_Supplied data_

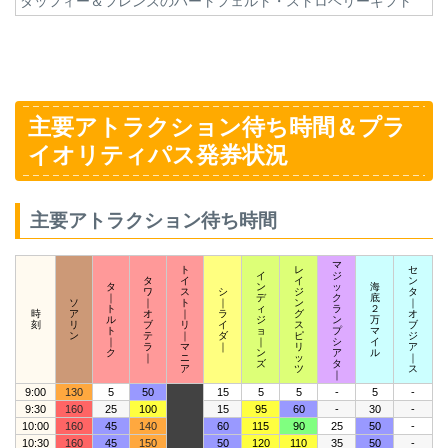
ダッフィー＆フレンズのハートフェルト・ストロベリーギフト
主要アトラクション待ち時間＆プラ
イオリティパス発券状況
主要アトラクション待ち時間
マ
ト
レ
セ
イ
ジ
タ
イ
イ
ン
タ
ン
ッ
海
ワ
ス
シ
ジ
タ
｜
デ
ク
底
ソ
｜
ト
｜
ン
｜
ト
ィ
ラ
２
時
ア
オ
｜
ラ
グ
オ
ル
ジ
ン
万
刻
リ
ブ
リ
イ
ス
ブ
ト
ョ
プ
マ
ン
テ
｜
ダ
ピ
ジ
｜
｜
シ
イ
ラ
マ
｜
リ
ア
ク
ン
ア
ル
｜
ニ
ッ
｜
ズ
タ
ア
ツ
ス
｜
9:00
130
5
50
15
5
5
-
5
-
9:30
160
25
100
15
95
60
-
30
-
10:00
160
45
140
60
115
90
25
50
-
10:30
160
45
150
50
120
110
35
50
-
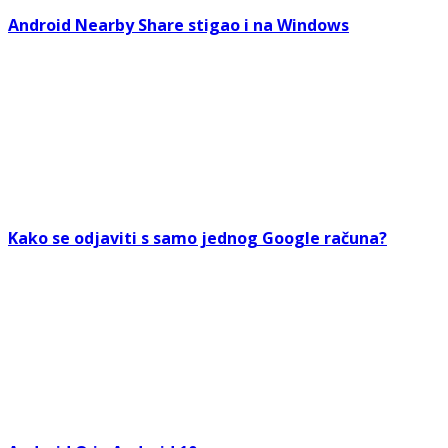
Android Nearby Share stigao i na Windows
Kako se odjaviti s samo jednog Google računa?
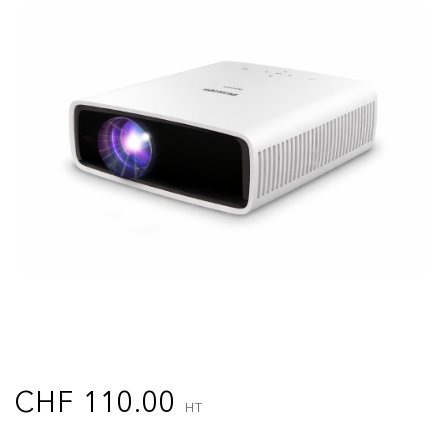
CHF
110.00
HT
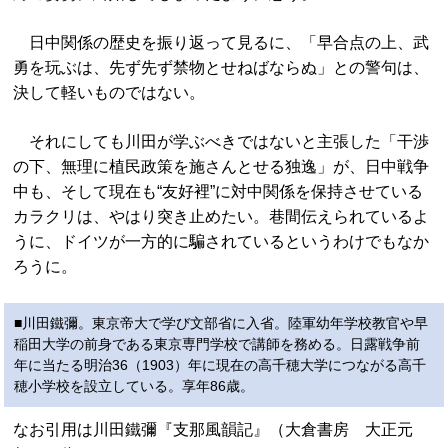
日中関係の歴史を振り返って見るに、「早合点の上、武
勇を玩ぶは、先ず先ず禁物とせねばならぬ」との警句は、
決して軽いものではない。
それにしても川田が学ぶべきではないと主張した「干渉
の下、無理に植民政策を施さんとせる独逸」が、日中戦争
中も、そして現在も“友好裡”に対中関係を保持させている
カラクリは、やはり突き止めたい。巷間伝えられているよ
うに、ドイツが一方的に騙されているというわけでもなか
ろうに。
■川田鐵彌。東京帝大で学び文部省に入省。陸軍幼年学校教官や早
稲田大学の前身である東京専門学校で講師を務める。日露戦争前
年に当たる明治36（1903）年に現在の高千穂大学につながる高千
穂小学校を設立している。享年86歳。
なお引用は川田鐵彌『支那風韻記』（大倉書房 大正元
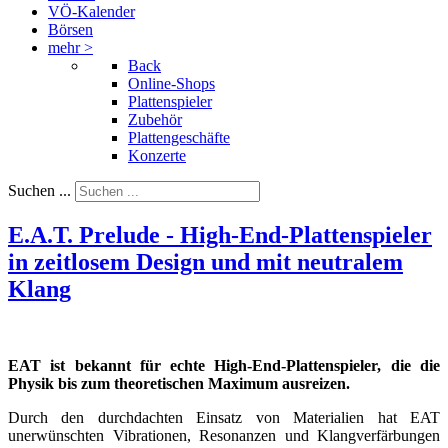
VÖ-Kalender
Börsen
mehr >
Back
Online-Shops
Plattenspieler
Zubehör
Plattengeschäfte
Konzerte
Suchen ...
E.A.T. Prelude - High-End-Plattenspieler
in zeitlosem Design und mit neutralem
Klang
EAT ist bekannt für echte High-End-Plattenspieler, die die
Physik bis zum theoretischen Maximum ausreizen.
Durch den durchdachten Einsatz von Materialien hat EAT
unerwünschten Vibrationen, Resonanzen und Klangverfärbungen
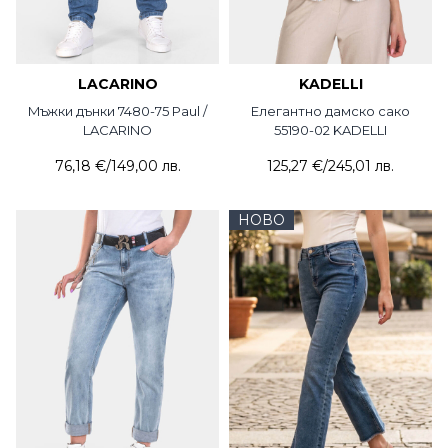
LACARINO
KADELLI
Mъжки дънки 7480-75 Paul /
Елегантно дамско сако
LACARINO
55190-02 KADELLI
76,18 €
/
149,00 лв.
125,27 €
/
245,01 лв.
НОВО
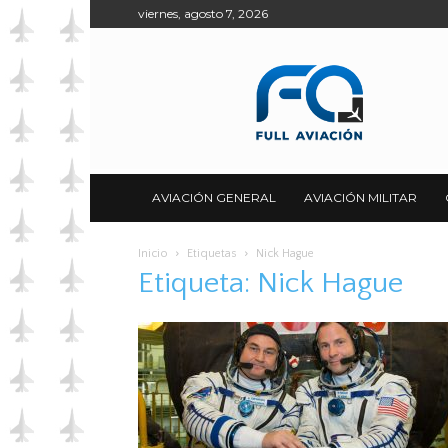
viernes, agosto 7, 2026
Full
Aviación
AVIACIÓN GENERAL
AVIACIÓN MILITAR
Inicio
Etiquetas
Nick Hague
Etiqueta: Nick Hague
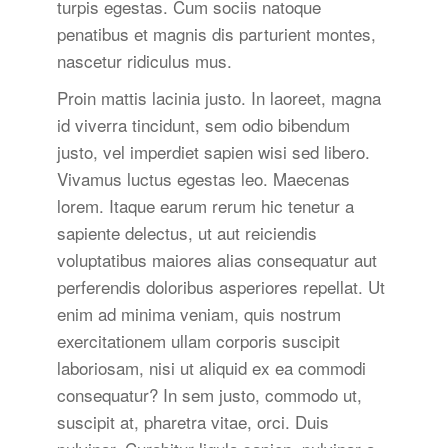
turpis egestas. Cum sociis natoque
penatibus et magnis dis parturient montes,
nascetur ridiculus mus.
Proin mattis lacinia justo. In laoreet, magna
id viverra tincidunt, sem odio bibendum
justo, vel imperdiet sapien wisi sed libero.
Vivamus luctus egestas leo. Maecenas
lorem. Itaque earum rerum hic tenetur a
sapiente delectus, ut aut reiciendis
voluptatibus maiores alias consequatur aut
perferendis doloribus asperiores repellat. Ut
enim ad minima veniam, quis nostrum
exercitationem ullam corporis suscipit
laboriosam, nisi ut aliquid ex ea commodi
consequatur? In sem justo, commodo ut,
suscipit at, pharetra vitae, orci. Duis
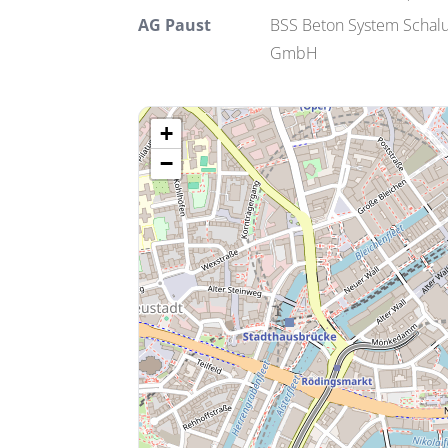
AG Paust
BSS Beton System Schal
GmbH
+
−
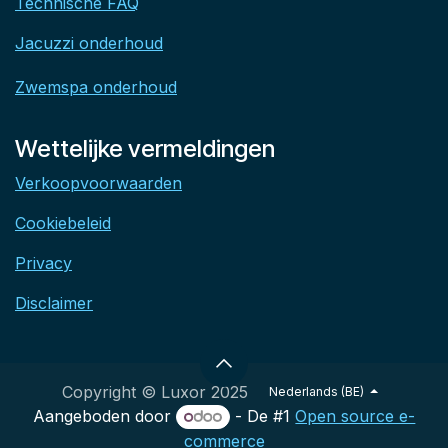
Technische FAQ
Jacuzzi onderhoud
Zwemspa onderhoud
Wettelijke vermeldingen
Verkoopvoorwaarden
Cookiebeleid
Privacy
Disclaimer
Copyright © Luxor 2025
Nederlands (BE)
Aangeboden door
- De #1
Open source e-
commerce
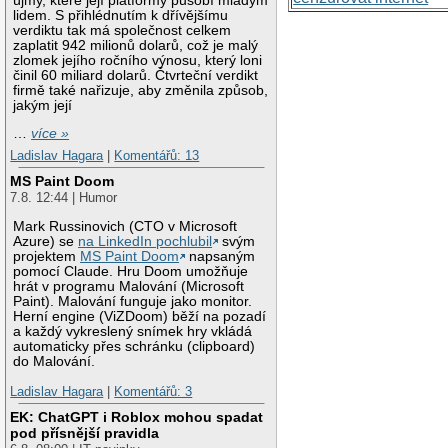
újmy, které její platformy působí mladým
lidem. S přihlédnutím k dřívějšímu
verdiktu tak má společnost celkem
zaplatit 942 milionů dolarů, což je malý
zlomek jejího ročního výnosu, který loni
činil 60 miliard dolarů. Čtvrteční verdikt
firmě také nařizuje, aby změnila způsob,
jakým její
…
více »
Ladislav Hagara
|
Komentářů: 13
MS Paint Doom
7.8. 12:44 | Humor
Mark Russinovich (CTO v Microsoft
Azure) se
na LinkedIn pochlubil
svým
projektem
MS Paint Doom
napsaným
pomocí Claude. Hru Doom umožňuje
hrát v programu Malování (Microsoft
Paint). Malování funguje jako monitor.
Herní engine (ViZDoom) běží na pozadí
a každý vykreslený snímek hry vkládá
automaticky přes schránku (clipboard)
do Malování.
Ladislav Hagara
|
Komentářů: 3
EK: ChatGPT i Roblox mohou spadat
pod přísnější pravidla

_Problem details_
Locate the lines above that contain "Plattenspieler" and copy them.

_Task output_
Plattenspieler
E.A.T. Prelude - High-End-Plattenspieler
EAT ist bekannt für echte High-End-Plattenspieler, die die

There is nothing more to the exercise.